The official parties can do little to protect themselves from such tactics. Parties are not legally recognised and cannot claim copyright infringement when their names are used and slightly altered.
One solution, which has been submitted by Shamash to the Home Office, is for party logos to be required to go on ballot papers. Logos, which can be copyrighted, can be instantly recognised by the electorate.
Another suggestion, which is less convenient, is for disgruntled parties to make an application to the court against a spoiler, leaving the judge to decide whether the party has a genuine entitlement to the name.
Candidate expenditure is tightly controlled under the 1985 Representation of the People Act, but the area has become an election minefield. Candidates have around £7,500 to spend on their campaigns and are forbidden to overspend. If they do, opposing parties are quick to blow the whistle. The trouble is, how to determine when a campaign starts and when a candidate is a candidate. Although the Act is clear on when the latter occurs, Shamash still thinks parties could do with clearer guidance.
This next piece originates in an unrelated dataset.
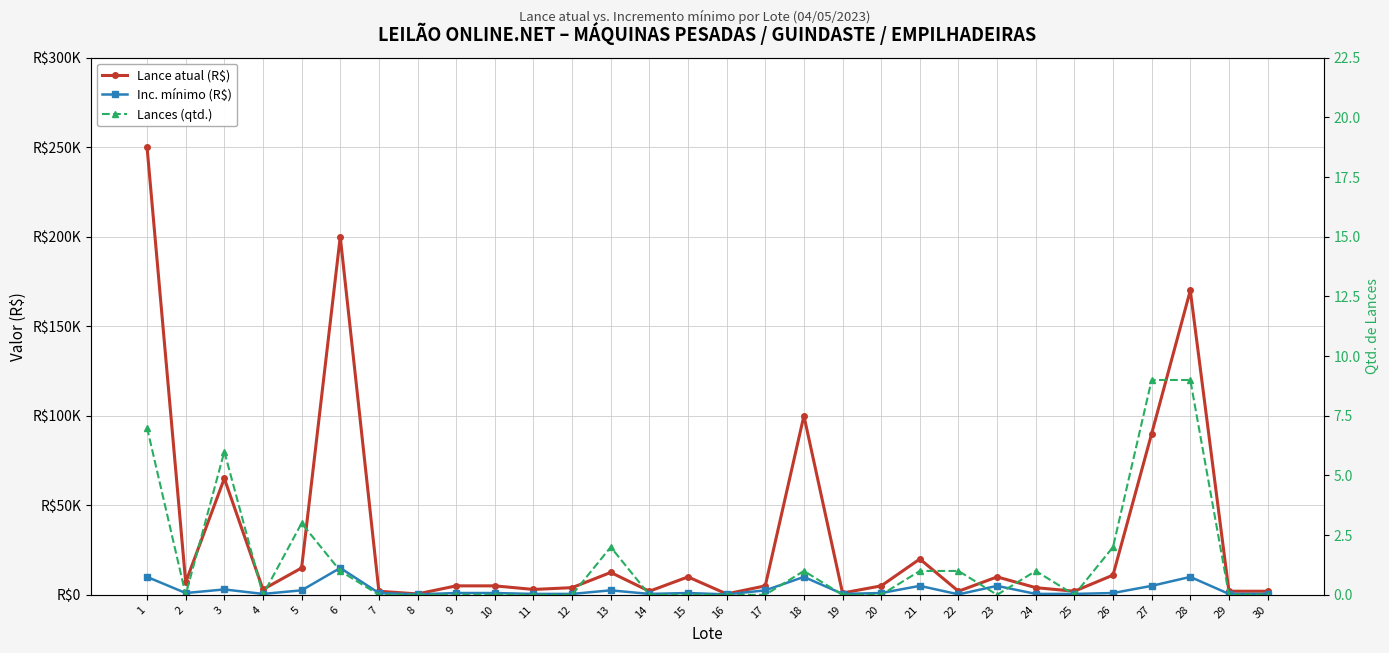

What is the total value across all series at 1?

260007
The expenses trap means parties are forever trying to promote their people without officially naming them as candidates. "You get this phoney war which goes on from now until the election when parties do everything to promote candidates without falling foul of the Act," says Shamash.
In marginal seats a mere handful of votes can make a huge difference to the political complexion locally and nationally. It is these seats in which allegations of vote stealing are most often made.
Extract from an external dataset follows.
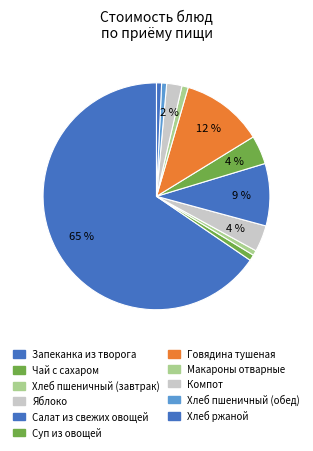

Which slice is the smallest?

Хлеб пшеничный (завтрак)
An article in The Guardian in 1994 highlighted the nefarious business of "granny farming" or proxy voting. It reported the case of Miles Parker, a Conservative Party political agent, who was convicted of two criminal offences relating to "stealing votes". In Parker's case, a Conservative canvasser called on a house in Enfield, north London, and asked if he could rely on her vote at the up-coming council by-election. The occupant said she and her husband would be away on holiday.
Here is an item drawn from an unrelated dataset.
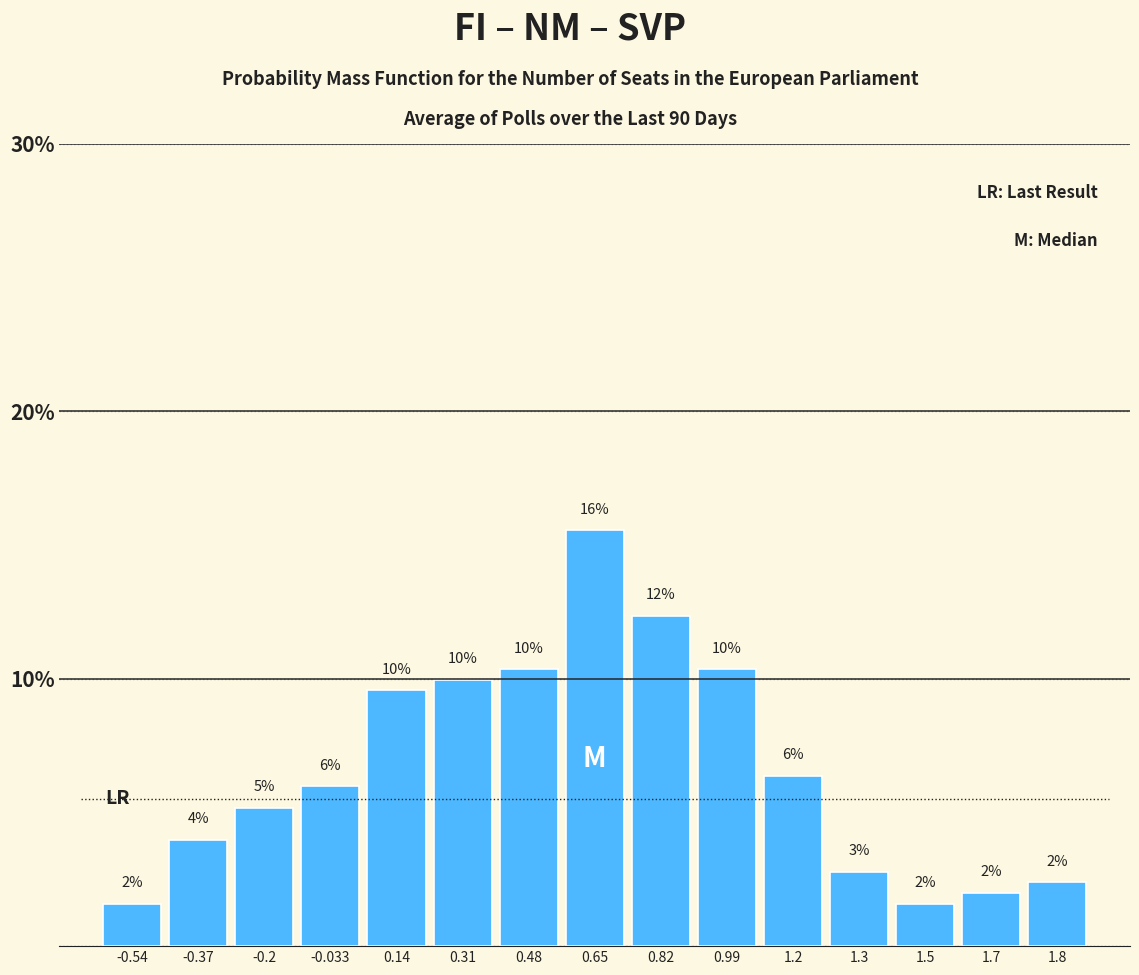

What is the label of the 5th bar from the right?

1.2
The article says: "This by-election was on a knife-edge. The seat had always been marginal, the turn-out was likely to be low, and the outcome would probably turn on less than a hundred votes."
The canvasser brought back a form for her to fill in. The form had two sections - one where voters can apply to vote by post and the other where they can vote by proxy. The couple opted for a postal vote and the form was returned to local Conservative headquarters.
Here, the court heard, Parker put a line through their request, substituted a proxy vote request and summoned a party worker to cast the couple's vote for them. But the couple decided not to go on holiday after all and turned up to vote at the polling station only to find that their vote had already been cast.
This case is alleged to be the tip of the iceberg. Generally, such interference does not come to light or it can never be proved.
When Shamash did research on the subject, in conjunction with Labour MP Jeff Rooker for a draft Bill, he discovered that one person, who had not been in the country for 10 years, found out that her proxy vote was being cast for her without her permission.
The case for a commission
Local and general elections throw up all these issues and several others. Shamash advocates an independent commission - a body which could keep election procedure and the Act under review.
"The Representation of the People Act was drawn up over hundreds of years of cases. It's a sophisticated piece of legislation. It needs to be thoroughly modernised," he says.
A commission could look, too, at other thorny issues surrounding elections, such as the petition system and defamation in election campaigns.
All these issues would suggest the potential for malpractice on a vast scale. But Shamash, who has travelled extensively abroad to help emerging countries form their legal structures, has a lot of faith in the British system. "Lots of countries copy our electoral system," he says.